La falla che blocca gli sgomberi rapidi

In Francia è emerso un fenomeno nuovo definito “squatter Airbnb”: persone che occupano case non in modo illegale tradizionale, ma attraverso piattaforme di affitto come Airbnb o Booking. Grazie a una lacuna legislativa nella legge del 2023, studiata per permettere ai prefetti di procedere con sgomberi rapidi senza passare per il giudice, questi occupanti riescono a rimanere negli appartamenti affittati regolarmente senza continuare a pagare.

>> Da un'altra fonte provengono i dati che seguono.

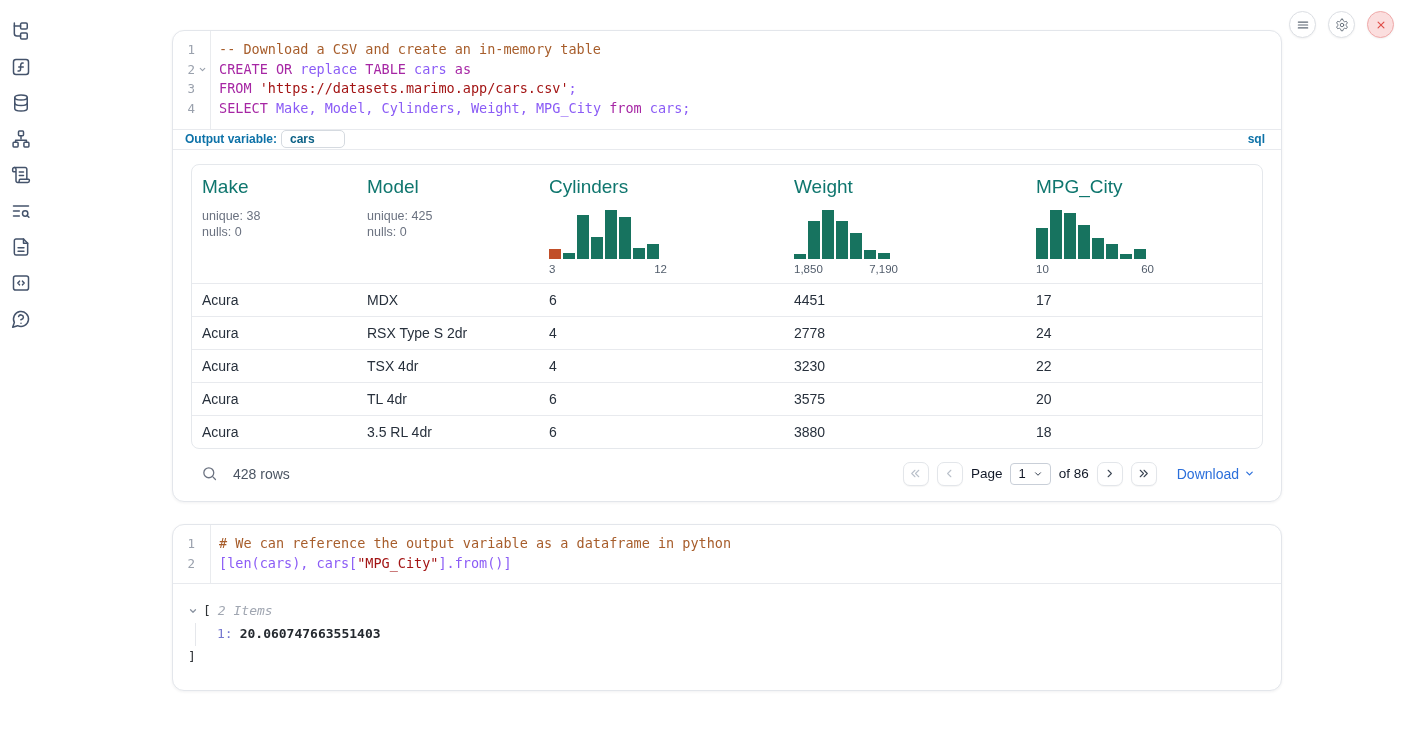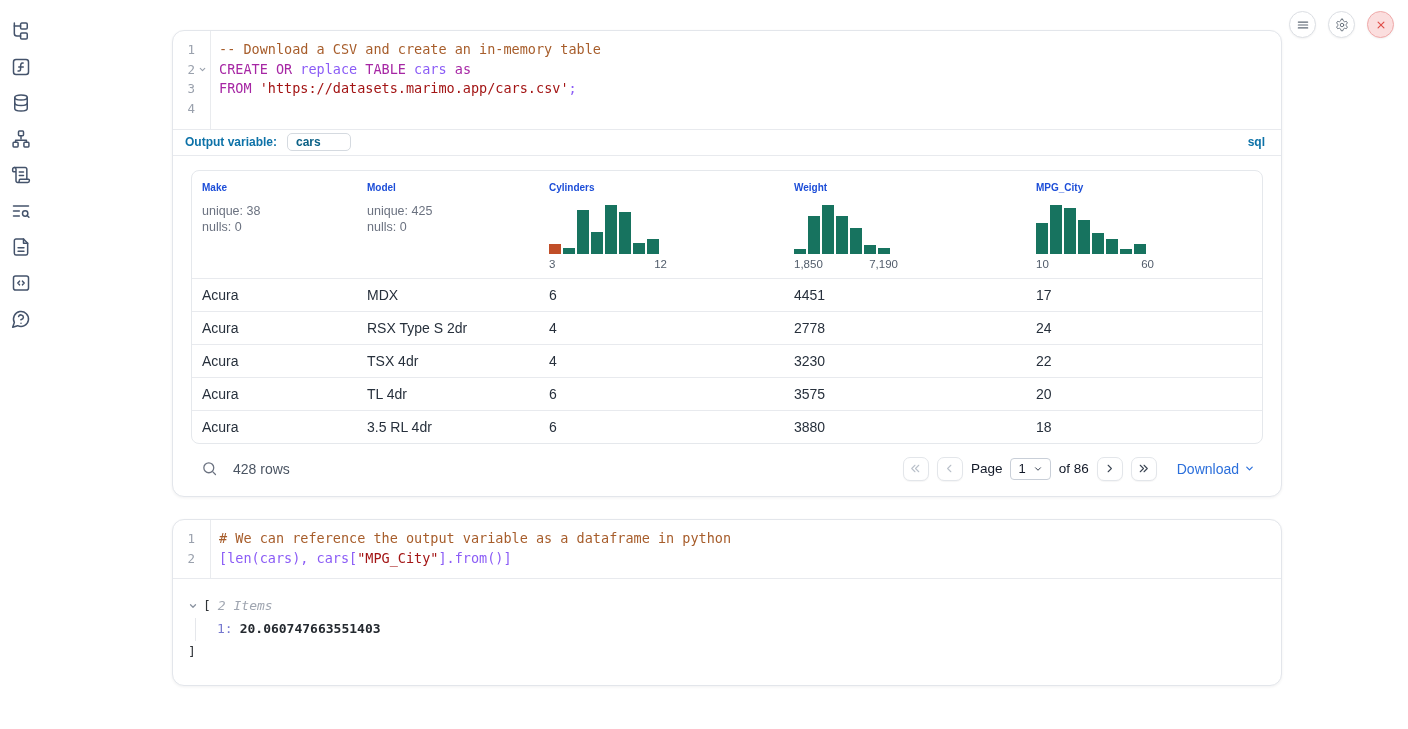--- a/index.html
+++ b/index.html
@@ -214,7 +214,7 @@
               <path d="m6 9 6 6 6-6"></path>
             </svg></span><span class="code-text"><span class="c-kw">CREATE</span><span class="c-plain"> </span><span class="c-kw">OR</span><span class="c-plain"> replace </span><span class="c-kw">TABLE</span><span class="c-plain"> cars </span><span class="c-kw">as</span></span></div>
         <div class="code-line"><span class="ln">3</span><span class="fold"></span><span class="code-text"><span class="c-kw">FROM</span><span class="c-plain"> </span><span class="c-str">'https://datasets.marimo.app/cars.csv'</span><span class="c-plain">;</span></span></div>
-        <div class="code-line"><span class="ln">4</span><span class="fold"></span></div>
+        <div class="code-line"><span class="ln">4</span><span class="fold"></span><span class="code-text"><span class="c-kw">SELECT</span><span class="c-plain"> Make, Model, Cylinders, Weight, MPG_City </span><span class="c-kw">from</span><span class="c-plain"> cars;</span></span></div>
       </div>
 
     <div class="outvar-row">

Il quotidiano francese Le Figaro ha approfondito il tema, sottolineando come “mettere in affitto il proprio immobile tramite una piattaforma online possa facilmente trasformarsi in un problema”. Gli squatter, fingendo di essere turisti, prenotano un appartamento sulle piattaforme digitali e, al termine del soggiorno, si rifiutano di andarsene.

Secondo una «svista» della legislazione, poiché l’ingresso nell’abitazione avviene in modo completamente legale e il pagamento del soggiorno è stato effettuato, questi soggetti non sono classificati come squatter. Di conseguenza, sfuggono agli sgomberi rapidi che la norma intendeva introdurre. Infatti, la legge consente procedure accelerate solo quando sia l’ingresso sia la permanenza nell’immobile sono illegali.

Per poter sgomberare queste persone, è quindi necessario un intervento giudiziario ordinario. Questo implica lunghe procedure che possono protrarsi anche fino a un anno, oltre ai costi legali legati all’invio ripetuto di ufficiali giudiziari e all’eventuale impiego delle forze dell’ordine. Senza considerare naturalmente la perdita di reddito per i proprietari dovuta all’assenza di pagamento.

Guillaume Kasbarian, deputato promotore della legge sugli sgomberi veloci che porta il suo nome, ha proposto due strade per risolvere la questione:

«La legge può essere modificata»

«Oppure il Ministero dell’Alloggio potrebbe emanare una circolare ai prefetti, invitandoli ad avviare procedimenti di espulsione che, in caso di contenzioso, possono essere sottoposti al giudizio del Tribunale amministrativo regionale (Tar)».

Un problema emergente per gli affittuari e le istituzioni

Questo nuovo tipo di occupazione rappresenta una sfida per i proprietari immobiliari e per le autorità competenti, che si trovano a fronteggiare una situazione normativa non ancora adeguatamente calibrata. Le procedure giudiziarie ordinarie si rivelano troppo lente e costose, mentre la protezione prevista per i turisti finisce per diventare uno strumento per indebiti prolungamenti di permanenza.

La questione pone anche interrogativi più ampi riguardo alla regolamentazione degli affitti turistici e alla necessità di aggiornare le normative per rispondere efficacemente a modalità di sfruttamento non contemplate inizialmente. Il tema si inserisce in un dibattito più vasto sulla sicurezza delle abitazioni e sulla tutela dei diritti dei proprietari nel contesto di un mercato immobiliare sempre più digitalizzato e complesso.